### Soal A
Jawab pertanyaan berikut berdasarkan kutipan teks di bawah.
(i) Di lembaga mana tulisan ini disusun, dan pada tahun berapa?
(ii) Surat dan ayat Al-Qur'an mana yang dikutip pada Bab I?
(iii) Mengapa Allah memberi keutamaan yang lebih besar bagi laki-laki daripada wanita?

### Kutipan Teks
PUTUS PERKAWINAN, TATA CARA
PERCERAIAN DAN MASA IDDAH
di susun oleh : MUJIMAN
STAI SMQ Bangko
2012
BAB
I
PENDAHULUAN
Pernikahan merupakan sunnatullah
pada alam ini, tidak ada yang keluar dari garisnya, manusia, hewan maupun
tumbuhan. Allah Subhanahu wa Ta’ala berfirman “Dan segala sesuatu Kami ciptakan
berpasang-pasangan, supaya kamu mengingat akan kebesaran Allah” -QS adz
Dzariyat ayat 49-. Allah memilih sarana ini untuk berkembang-biaknya alam dan
berkesinambungannya ciptaan, setelah mempersiapkan setiap pasangan tugas dan
posisi masing-masing.
Ketahuilah bahwa seorang suami adalah pemimpin di dalam rumah
tangga, bagi isteri, juga bagi anak-anaknya, karena Allah telah menjadikannya
sebagai pemimpin. Allah memberi keutamaan bagi laki-laki yang lebih besar
daripada wanita, karena dialah yang berkewajiban memberi nafkah kepada
isterinya.
Perceraian dalam hokum Islam
adalah sesuatu perbuatan halal yang mempunyai prinsip dilarang oleh Allah SWT.
Putus ikatan bisa berarti salah seorang diantara keduanya meninggal dunia,
antara pria dengan wanita sudah bercerai dan salah seorang diantara keduanya
pergi ketempat yang jauh kemudian tidak ada beritanya sehingga pengadilan
mengagap bahwa yang bersangkutan sudah meninggal. Berdasarkan semua itu kita
akan membahas bagaimana tata cara perceraian dan dampaknya.
BAB
II
PEMBAHASA
PUTUS
PERKAWINAN, TATA CARA
PERCERAIAN
DAN MASA IDDAH
A.
Putus
Perkawinan (Karena Kematian, Perceraian Dan Putus Pengadilan) Serta
Akibat-Akibatnya
1. Putus Perkawinan
Putus
perkawinan adalah ikatan perkawinan antara seorang pria dengan seorang wanita
sudah putus. Putus ikatan bisa berarti salah seorang diantara keduanya
meninggal dunia, antara pria dengan wanita sudah bercerai dan salah seorang
diantara keduanya pergi ketempat yang jauh kemudian tidak ada beritanya
sehingga pengadilan mengagap bahwa yang bersangkutan sudah meninggal.
Berdasarkan semua itu, dapat berarti ikatan perkawinan suami istri sudah putus
atau bercerainya antara seorang pria dengan seorang wanita yang diikat oleh
tali perkawinan.

### Data yang Diberikan
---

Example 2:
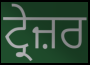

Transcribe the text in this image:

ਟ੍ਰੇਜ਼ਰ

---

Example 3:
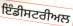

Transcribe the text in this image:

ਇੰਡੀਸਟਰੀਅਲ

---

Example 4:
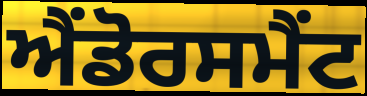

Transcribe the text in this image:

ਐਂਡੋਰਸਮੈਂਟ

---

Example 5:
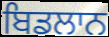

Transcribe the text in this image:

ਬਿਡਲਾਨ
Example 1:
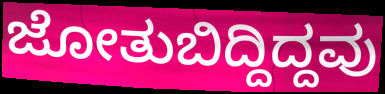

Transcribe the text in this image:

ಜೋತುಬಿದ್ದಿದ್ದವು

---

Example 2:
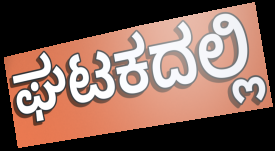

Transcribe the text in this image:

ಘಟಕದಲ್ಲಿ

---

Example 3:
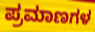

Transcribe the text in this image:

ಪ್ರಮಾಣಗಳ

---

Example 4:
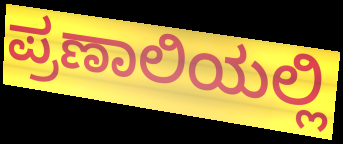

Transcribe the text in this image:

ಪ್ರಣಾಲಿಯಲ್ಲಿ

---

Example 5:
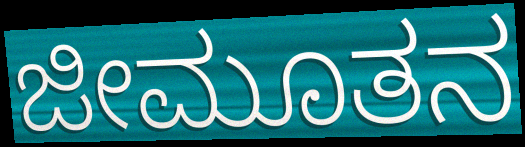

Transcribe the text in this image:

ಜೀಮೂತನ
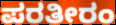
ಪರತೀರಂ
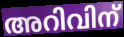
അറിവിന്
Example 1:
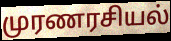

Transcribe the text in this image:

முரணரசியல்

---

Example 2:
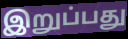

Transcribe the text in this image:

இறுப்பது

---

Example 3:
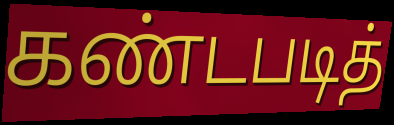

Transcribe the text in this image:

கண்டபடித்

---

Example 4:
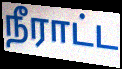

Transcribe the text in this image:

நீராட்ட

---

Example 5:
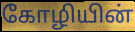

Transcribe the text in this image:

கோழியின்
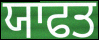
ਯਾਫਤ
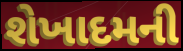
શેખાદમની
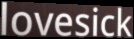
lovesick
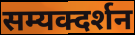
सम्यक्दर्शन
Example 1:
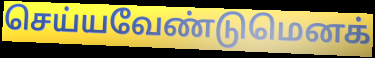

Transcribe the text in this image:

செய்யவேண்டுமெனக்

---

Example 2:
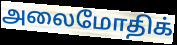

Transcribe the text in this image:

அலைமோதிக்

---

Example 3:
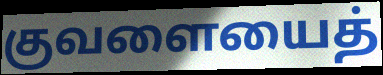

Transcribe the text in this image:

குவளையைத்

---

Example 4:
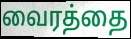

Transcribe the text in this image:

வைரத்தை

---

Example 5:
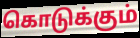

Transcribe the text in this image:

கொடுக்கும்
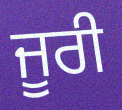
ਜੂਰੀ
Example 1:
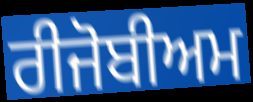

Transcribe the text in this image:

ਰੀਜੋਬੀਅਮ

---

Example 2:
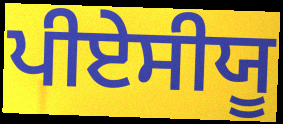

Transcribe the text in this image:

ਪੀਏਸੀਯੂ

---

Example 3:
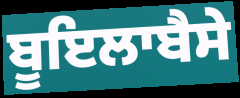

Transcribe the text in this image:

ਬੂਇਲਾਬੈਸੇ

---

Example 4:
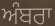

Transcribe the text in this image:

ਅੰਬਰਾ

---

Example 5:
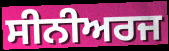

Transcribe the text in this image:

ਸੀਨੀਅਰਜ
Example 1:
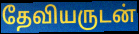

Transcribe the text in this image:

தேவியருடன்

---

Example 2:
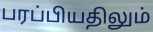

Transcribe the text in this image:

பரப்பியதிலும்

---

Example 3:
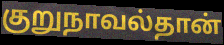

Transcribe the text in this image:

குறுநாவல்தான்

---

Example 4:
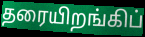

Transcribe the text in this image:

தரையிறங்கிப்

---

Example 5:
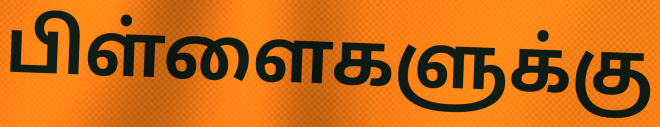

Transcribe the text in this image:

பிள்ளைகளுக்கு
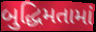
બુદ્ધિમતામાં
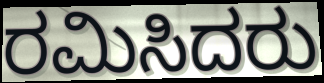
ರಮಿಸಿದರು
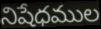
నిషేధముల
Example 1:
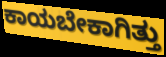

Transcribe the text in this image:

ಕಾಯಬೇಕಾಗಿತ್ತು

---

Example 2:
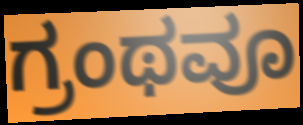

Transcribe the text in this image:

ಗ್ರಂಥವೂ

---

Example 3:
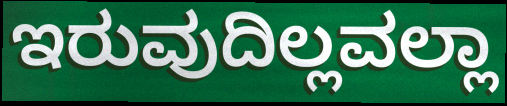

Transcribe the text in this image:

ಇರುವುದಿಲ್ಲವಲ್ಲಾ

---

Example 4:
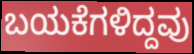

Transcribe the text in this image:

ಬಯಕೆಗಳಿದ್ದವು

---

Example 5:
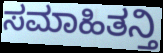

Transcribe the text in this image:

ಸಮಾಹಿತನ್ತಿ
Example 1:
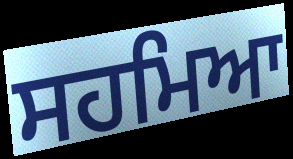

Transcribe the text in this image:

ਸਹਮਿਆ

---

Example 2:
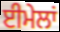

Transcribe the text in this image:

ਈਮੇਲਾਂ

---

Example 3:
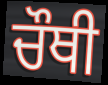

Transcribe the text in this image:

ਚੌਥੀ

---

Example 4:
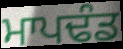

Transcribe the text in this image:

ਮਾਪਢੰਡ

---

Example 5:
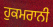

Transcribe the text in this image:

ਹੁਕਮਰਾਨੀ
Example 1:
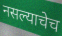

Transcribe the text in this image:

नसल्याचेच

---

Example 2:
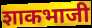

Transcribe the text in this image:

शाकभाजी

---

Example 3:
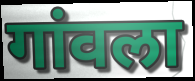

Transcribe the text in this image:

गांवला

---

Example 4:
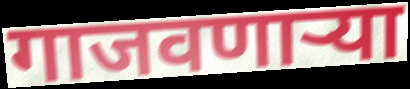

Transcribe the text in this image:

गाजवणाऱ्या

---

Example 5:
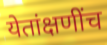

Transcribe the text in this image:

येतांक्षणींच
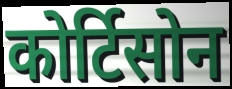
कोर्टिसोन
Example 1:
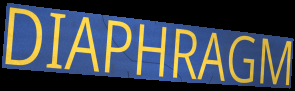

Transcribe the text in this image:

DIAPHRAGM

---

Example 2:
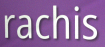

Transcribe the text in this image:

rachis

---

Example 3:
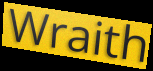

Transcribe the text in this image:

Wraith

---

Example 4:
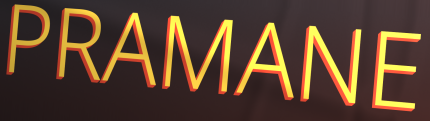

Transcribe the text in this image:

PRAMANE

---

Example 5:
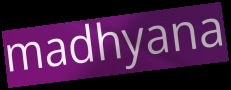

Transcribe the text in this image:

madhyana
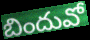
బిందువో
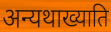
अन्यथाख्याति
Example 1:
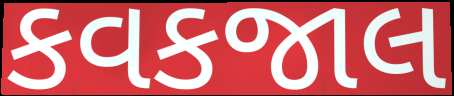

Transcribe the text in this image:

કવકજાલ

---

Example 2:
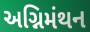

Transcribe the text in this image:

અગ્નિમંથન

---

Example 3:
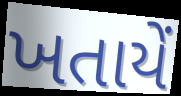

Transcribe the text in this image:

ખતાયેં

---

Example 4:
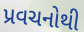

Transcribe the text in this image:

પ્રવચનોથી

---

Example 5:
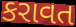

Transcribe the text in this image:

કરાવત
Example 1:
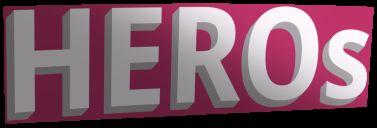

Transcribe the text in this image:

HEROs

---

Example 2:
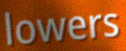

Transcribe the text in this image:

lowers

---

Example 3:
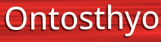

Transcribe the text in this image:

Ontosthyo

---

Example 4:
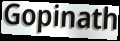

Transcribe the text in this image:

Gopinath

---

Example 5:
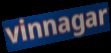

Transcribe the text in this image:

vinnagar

### Soal B
Perbarui bagian entri dari awal entri sampai baris yang memuat "ಜೋತುಬಿದ್ದಿದ್ದವು", kedua ujungnya ikut, dengan mengganti "Example" menjadi "Sample" tanpa mengubah apa pun selain itu. Tuliskan bagian itu saja dan jangan sertakan gambarnya.

### Jawaban Soal A
(i) STAI SMQ Bangko, tahun 2012.
(ii) QS adz Dzariyat ayat 49.
(iii) Karena laki-lakilah yang berkewajiban memberi nafkah kepada istrinya.

### Jawaban Soal B
---

Sample 2:

Transcribe the text in this image:

ਟ੍ਰੇਜ਼ਰ

---

Sample 3:

Transcribe the text in this image:

ਇੰਡੀਸਟਰੀਅਲ

---

Sample 4:

Transcribe the text in this image:

ਐਂਡੋਰਸਮੈਂਟ

---

Sample 5:

Transcribe the text in this image:

ਬਿਡਲਾਨ
Sample 1:

Transcribe the text in this image:

ಜೋತುಬಿದ್ದಿದ್ದವು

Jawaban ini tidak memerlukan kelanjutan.